The request: Put every line of the listing below into a numbered list, leaving out any blank lines.

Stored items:
****************************************
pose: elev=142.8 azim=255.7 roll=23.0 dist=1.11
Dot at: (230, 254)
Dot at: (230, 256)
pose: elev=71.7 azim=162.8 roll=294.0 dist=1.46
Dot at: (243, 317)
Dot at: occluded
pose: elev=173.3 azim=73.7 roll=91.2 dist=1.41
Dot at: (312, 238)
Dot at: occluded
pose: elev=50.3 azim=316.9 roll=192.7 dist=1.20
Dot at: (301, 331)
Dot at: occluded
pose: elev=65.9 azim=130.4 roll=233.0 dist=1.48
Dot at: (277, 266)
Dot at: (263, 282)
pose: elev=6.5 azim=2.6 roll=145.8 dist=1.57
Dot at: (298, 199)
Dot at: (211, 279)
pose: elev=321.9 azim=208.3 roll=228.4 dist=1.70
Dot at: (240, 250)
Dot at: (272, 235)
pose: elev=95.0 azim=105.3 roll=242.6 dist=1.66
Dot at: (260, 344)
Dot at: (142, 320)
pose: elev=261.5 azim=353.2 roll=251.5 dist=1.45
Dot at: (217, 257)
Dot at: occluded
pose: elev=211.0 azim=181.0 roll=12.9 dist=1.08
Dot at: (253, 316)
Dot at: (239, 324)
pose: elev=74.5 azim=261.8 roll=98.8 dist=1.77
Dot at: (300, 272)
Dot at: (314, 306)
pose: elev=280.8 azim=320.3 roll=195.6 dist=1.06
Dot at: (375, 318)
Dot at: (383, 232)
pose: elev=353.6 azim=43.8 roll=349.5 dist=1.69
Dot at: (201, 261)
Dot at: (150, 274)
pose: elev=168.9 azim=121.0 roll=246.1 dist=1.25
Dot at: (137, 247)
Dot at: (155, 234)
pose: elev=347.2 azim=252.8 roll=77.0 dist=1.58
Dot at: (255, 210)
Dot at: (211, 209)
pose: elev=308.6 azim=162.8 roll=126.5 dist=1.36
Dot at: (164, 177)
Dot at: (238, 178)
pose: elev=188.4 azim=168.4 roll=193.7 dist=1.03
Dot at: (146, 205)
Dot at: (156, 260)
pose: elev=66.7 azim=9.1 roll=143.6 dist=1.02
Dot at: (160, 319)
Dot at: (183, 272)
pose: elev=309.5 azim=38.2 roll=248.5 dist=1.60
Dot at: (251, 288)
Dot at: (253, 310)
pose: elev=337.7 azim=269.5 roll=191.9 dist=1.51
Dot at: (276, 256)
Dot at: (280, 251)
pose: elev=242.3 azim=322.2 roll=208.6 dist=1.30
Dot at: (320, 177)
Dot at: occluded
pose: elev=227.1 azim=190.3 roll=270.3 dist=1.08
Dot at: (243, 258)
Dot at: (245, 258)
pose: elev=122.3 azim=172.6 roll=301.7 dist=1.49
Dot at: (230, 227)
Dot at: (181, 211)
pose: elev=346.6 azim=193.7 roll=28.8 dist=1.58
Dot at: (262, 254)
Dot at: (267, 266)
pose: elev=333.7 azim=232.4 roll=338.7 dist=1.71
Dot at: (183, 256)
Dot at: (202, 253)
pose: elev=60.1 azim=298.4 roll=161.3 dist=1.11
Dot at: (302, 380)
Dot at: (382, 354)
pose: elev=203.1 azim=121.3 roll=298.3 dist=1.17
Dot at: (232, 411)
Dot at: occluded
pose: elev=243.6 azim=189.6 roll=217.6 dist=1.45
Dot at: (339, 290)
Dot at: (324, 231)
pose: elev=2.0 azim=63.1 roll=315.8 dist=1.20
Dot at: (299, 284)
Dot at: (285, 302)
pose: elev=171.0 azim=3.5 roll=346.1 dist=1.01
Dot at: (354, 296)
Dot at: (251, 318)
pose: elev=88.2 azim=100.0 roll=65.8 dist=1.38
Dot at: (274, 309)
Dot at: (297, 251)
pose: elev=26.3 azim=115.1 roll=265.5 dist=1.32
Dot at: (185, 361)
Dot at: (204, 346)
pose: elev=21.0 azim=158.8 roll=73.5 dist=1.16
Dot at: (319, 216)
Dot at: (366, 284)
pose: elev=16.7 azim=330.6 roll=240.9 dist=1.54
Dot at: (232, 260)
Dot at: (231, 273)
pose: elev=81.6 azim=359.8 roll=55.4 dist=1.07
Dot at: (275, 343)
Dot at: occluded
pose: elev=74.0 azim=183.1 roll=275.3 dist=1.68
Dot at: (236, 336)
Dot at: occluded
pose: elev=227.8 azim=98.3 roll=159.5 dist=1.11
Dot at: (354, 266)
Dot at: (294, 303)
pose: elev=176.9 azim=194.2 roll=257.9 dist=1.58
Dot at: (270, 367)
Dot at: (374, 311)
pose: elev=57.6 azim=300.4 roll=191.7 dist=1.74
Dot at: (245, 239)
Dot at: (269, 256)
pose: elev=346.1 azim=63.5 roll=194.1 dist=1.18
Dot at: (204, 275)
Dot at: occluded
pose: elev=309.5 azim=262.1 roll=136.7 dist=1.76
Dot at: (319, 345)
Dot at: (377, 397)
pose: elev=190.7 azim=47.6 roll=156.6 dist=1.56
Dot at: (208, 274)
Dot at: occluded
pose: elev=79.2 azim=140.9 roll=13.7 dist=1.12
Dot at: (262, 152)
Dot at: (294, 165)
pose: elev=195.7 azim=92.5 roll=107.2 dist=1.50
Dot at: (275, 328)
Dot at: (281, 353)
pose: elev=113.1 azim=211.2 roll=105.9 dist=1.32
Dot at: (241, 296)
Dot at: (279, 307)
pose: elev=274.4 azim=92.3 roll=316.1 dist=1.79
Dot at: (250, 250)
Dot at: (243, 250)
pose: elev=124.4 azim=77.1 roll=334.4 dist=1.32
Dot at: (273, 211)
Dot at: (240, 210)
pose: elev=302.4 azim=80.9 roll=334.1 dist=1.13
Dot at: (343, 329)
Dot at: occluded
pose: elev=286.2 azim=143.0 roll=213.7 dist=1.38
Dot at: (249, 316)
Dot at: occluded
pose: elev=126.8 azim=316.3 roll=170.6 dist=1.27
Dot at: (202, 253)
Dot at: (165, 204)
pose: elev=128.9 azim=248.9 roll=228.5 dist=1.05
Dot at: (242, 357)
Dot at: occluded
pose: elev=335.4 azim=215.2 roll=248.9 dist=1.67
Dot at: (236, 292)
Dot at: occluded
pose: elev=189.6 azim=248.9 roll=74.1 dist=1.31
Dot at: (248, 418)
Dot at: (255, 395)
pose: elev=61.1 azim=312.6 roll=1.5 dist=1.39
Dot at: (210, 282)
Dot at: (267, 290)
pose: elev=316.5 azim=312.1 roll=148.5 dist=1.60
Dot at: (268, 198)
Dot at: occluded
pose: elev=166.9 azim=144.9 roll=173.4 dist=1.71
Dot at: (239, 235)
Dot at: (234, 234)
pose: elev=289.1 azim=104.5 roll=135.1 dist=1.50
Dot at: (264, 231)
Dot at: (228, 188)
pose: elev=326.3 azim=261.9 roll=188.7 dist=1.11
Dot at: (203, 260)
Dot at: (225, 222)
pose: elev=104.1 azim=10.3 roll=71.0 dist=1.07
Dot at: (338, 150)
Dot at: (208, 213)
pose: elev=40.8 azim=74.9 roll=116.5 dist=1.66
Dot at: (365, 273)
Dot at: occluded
****************************************
Response to the task:
1. pose: elev=142.8 azim=255.7 roll=23.0 dist=1.11
2. Dot at: (230, 254)
3. Dot at: (230, 256)
4. pose: elev=71.7 azim=162.8 roll=294.0 dist=1.46
5. Dot at: (243, 317)
6. Dot at: occluded
7. pose: elev=173.3 azim=73.7 roll=91.2 dist=1.41
8. Dot at: (312, 238)
9. Dot at: occluded
10. pose: elev=50.3 azim=316.9 roll=192.7 dist=1.20
11. Dot at: (301, 331)
12. Dot at: occluded
13. pose: elev=65.9 azim=130.4 roll=233.0 dist=1.48
14. Dot at: (277, 266)
15. Dot at: (263, 282)
16. pose: elev=6.5 azim=2.6 roll=145.8 dist=1.57
17. Dot at: (298, 199)
18. Dot at: (211, 279)
19. pose: elev=321.9 azim=208.3 roll=228.4 dist=1.70
20. Dot at: (240, 250)
21. Dot at: (272, 235)
22. pose: elev=95.0 azim=105.3 roll=242.6 dist=1.66
23. Dot at: (260, 344)
24. Dot at: (142, 320)
25. pose: elev=261.5 azim=353.2 roll=251.5 dist=1.45
26. Dot at: (217, 257)
27. Dot at: occluded
28. pose: elev=211.0 azim=181.0 roll=12.9 dist=1.08
29. Dot at: (253, 316)
30. Dot at: (239, 324)
31. pose: elev=74.5 azim=261.8 roll=98.8 dist=1.77
32. Dot at: (300, 272)
33. Dot at: (314, 306)
34. pose: elev=280.8 azim=320.3 roll=195.6 dist=1.06
35. Dot at: (375, 318)
36. Dot at: (383, 232)
37. pose: elev=353.6 azim=43.8 roll=349.5 dist=1.69
38. Dot at: (201, 261)
39. Dot at: (150, 274)
40. pose: elev=168.9 azim=121.0 roll=246.1 dist=1.25
41. Dot at: (137, 247)
42. Dot at: (155, 234)
43. pose: elev=347.2 azim=252.8 roll=77.0 dist=1.58
44. Dot at: (255, 210)
45. Dot at: (211, 209)
46. pose: elev=308.6 azim=162.8 roll=126.5 dist=1.36
47. Dot at: (164, 177)
48. Dot at: (238, 178)
49. pose: elev=188.4 azim=168.4 roll=193.7 dist=1.03
50. Dot at: (146, 205)
51. Dot at: (156, 260)
52. pose: elev=66.7 azim=9.1 roll=143.6 dist=1.02
53. Dot at: (160, 319)
54. Dot at: (183, 272)
55. pose: elev=309.5 azim=38.2 roll=248.5 dist=1.60
56. Dot at: (251, 288)
57. Dot at: (253, 310)
58. pose: elev=337.7 azim=269.5 roll=191.9 dist=1.51
59. Dot at: (276, 256)
60. Dot at: (280, 251)
61. pose: elev=242.3 azim=322.2 roll=208.6 dist=1.30
62. Dot at: (320, 177)
63. Dot at: occluded
64. pose: elev=227.1 azim=190.3 roll=270.3 dist=1.08
65. Dot at: (243, 258)
66. Dot at: (245, 258)
67. pose: elev=122.3 azim=172.6 roll=301.7 dist=1.49
68. Dot at: (230, 227)
69. Dot at: (181, 211)
70. pose: elev=346.6 azim=193.7 roll=28.8 dist=1.58
71. Dot at: (262, 254)
72. Dot at: (267, 266)
73. pose: elev=333.7 azim=232.4 roll=338.7 dist=1.71
74. Dot at: (183, 256)
75. Dot at: (202, 253)
76. pose: elev=60.1 azim=298.4 roll=161.3 dist=1.11
77. Dot at: (302, 380)
78. Dot at: (382, 354)
79. pose: elev=203.1 azim=121.3 roll=298.3 dist=1.17
80. Dot at: (232, 411)
81. Dot at: occluded
82. pose: elev=243.6 azim=189.6 roll=217.6 dist=1.45
83. Dot at: (339, 290)
84. Dot at: (324, 231)
85. pose: elev=2.0 azim=63.1 roll=315.8 dist=1.20
86. Dot at: (299, 284)
87. Dot at: (285, 302)
88. pose: elev=171.0 azim=3.5 roll=346.1 dist=1.01
89. Dot at: (354, 296)
90. Dot at: (251, 318)
91. pose: elev=88.2 azim=100.0 roll=65.8 dist=1.38
92. Dot at: (274, 309)
93. Dot at: (297, 251)
94. pose: elev=26.3 azim=115.1 roll=265.5 dist=1.32
95. Dot at: (185, 361)
96. Dot at: (204, 346)
97. pose: elev=21.0 azim=158.8 roll=73.5 dist=1.16
98. Dot at: (319, 216)
99. Dot at: (366, 284)
100. pose: elev=16.7 azim=330.6 roll=240.9 dist=1.54
101. Dot at: (232, 260)
102. Dot at: (231, 273)
103. pose: elev=81.6 azim=359.8 roll=55.4 dist=1.07
104. Dot at: (275, 343)
105. Dot at: occluded
106. pose: elev=74.0 azim=183.1 roll=275.3 dist=1.68
107. Dot at: (236, 336)
108. Dot at: occluded
109. pose: elev=227.8 azim=98.3 roll=159.5 dist=1.11
110. Dot at: (354, 266)
111. Dot at: (294, 303)
112. pose: elev=176.9 azim=194.2 roll=257.9 dist=1.58
113. Dot at: (270, 367)
114. Dot at: (374, 311)
115. pose: elev=57.6 azim=300.4 roll=191.7 dist=1.74
116. Dot at: (245, 239)
117. Dot at: (269, 256)
118. pose: elev=346.1 azim=63.5 roll=194.1 dist=1.18
119. Dot at: (204, 275)
120. Dot at: occluded
121. pose: elev=309.5 azim=262.1 roll=136.7 dist=1.76
122. Dot at: (319, 345)
123. Dot at: (377, 397)
124. pose: elev=190.7 azim=47.6 roll=156.6 dist=1.56
125. Dot at: (208, 274)
126. Dot at: occluded
127. pose: elev=79.2 azim=140.9 roll=13.7 dist=1.12
128. Dot at: (262, 152)
129. Dot at: (294, 165)
130. pose: elev=195.7 azim=92.5 roll=107.2 dist=1.50
131. Dot at: (275, 328)
132. Dot at: (281, 353)
133. pose: elev=113.1 azim=211.2 roll=105.9 dist=1.32
134. Dot at: (241, 296)
135. Dot at: (279, 307)
136. pose: elev=274.4 azim=92.3 roll=316.1 dist=1.79
137. Dot at: (250, 250)
138. Dot at: (243, 250)
139. pose: elev=124.4 azim=77.1 roll=334.4 dist=1.32
140. Dot at: (273, 211)
141. Dot at: (240, 210)
142. pose: elev=302.4 azim=80.9 roll=334.1 dist=1.13
143. Dot at: (343, 329)
144. Dot at: occluded
145. pose: elev=286.2 azim=143.0 roll=213.7 dist=1.38
146. Dot at: (249, 316)
147. Dot at: occluded
148. pose: elev=126.8 azim=316.3 roll=170.6 dist=1.27
149. Dot at: (202, 253)
150. Dot at: (165, 204)
151. pose: elev=128.9 azim=248.9 roll=228.5 dist=1.05
152. Dot at: (242, 357)
153. Dot at: occluded
154. pose: elev=335.4 azim=215.2 roll=248.9 dist=1.67
155. Dot at: (236, 292)
156. Dot at: occluded
157. pose: elev=189.6 azim=248.9 roll=74.1 dist=1.31
158. Dot at: (248, 418)
159. Dot at: (255, 395)
160. pose: elev=61.1 azim=312.6 roll=1.5 dist=1.39
161. Dot at: (210, 282)
162. Dot at: (267, 290)
163. pose: elev=316.5 azim=312.1 roll=148.5 dist=1.60
164. Dot at: (268, 198)
165. Dot at: occluded
166. pose: elev=166.9 azim=144.9 roll=173.4 dist=1.71
167. Dot at: (239, 235)
168. Dot at: (234, 234)
169. pose: elev=289.1 azim=104.5 roll=135.1 dist=1.50
170. Dot at: (264, 231)
171. Dot at: (228, 188)
172. pose: elev=326.3 azim=261.9 roll=188.7 dist=1.11
173. Dot at: (203, 260)
174. Dot at: (225, 222)
175. pose: elev=104.1 azim=10.3 roll=71.0 dist=1.07
176. Dot at: (338, 150)
177. Dot at: (208, 213)
178. pose: elev=40.8 azim=74.9 roll=116.5 dist=1.66
179. Dot at: (365, 273)
180. Dot at: occluded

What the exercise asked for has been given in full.